_TASK PROMPT_.
Copy the lines of every entry below word for word, keeping each line as it appears.

_EXCERPTED RECORDS_.

==========

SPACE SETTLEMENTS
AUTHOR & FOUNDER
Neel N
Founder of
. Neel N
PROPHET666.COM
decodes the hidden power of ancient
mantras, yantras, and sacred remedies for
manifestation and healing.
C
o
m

==========

_REPLY TO THE TASK_.
SPACE SETTLEMENTS
AUTHOR & FOUNDER
Neel N
Founder of
. Neel N
PROPHET666.COM
decodes the hidden power of ancient
mantras, yantras, and sacred remedies for
manifestation and healing.
C
o
m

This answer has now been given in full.